■ **RECORD EXCERPTS**
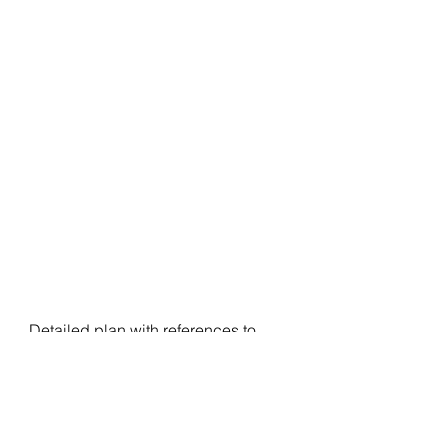
Detailed plan with references to 
carry forward, trade hypos for next 
session, any importance nuance 
from the day and view based on 
weekly and monthly time frame are 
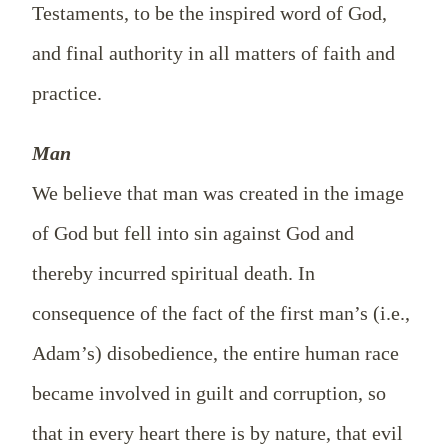
Testaments, to be the inspired word of God,
and final authority in all matters of faith and
practice.
Man
We believe that man was created in the image
of God but fell into sin against God and
thereby incurred spiritual death. In
consequence of the fact of the first man’s (i.e.,
Adam’s) disobedience, the entire human race
became involved in guilt and corruption, so
that in every heart there is by nature, that evil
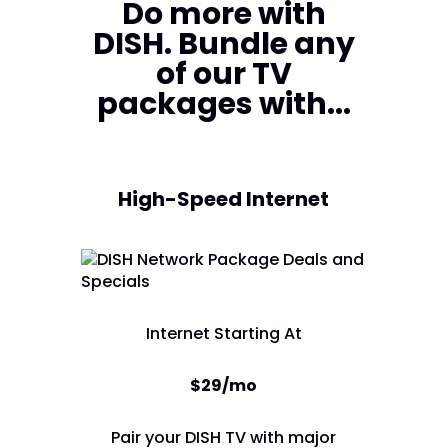
Do more with
DISH. Bundle any
of our TV
packages with...
High-Speed Internet
Internet Starting At
$29/mo
Pair your DISH TV with major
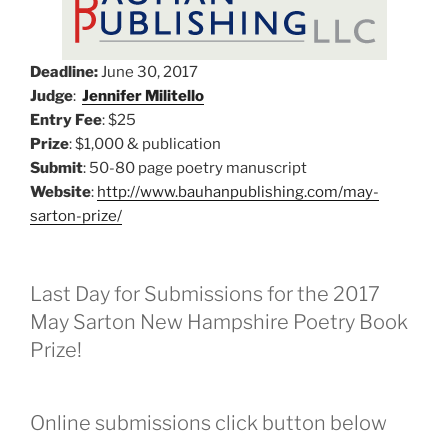
Deadline:
June 30, 2017
Judge
:
Jennifer Militello
Entry Fee
: $25
Prize
: $1,000 & publication
Submit
: 50-80 page poetry manuscript
Website
:
http://www.bauhanpublishing.com/may-
sarton-prize/
Last Day for Submissions for the 2017
May Sarton New Hampshire Poetry Book
Prize!
Online submissions click button below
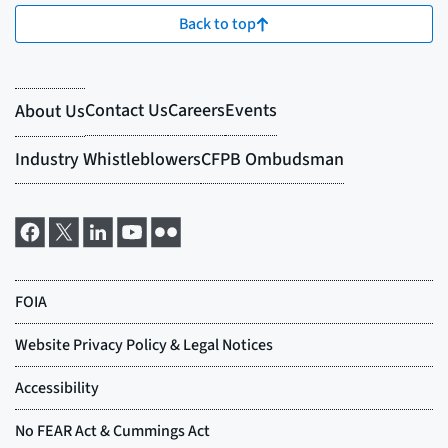
Back to top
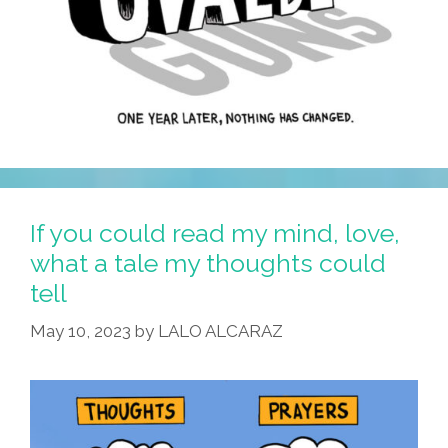
If you could read my mind, love,
what a tale my thoughts could
tell
May 10, 2023
by
LALO ALCARAZ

■ **PROBLEM TO SOLVE**
Reproduce the text of every record above line for line and unchanged, leaving the pictures out.

■ **TASK RESULT**
Detailed plan with references to 
carry forward, trade hypos for next 
session, any importance nuance 
from the day and view based on 
weekly and monthly time frame are 
Testaments, to be the inspired word of God,
and final authority in all matters of faith and
practice.
Man
We believe that man was created in the image
of God but fell into sin against God and
thereby incurred spiritual death. In
consequence of the fact of the first man’s (i.e.,
Adam’s) disobedience, the entire human race
became involved in guilt and corruption, so
that in every heart there is by nature, that evil
Do more with
DISH. Bundle any
of our TV
packages with...
High-Speed Internet
Internet Starting At
$29/mo
Pair your DISH TV with major
Deadline:
June 30, 2017
Judge
:
Jennifer Militello
Entry Fee
: $25
Prize
: $1,000 & publication
Submit
: 50-80 page poetry manuscript
Website
:
http://www.bauhanpublishing.com/may-
sarton-prize/
Last Day for Submissions for the 2017
May Sarton New Hampshire Poetry Book
Prize!
Online submissions click button below
Back to top
If you could read my mind, love,
what a tale my thoughts could
tell
May 10, 2023
by
LALO ALCARAZ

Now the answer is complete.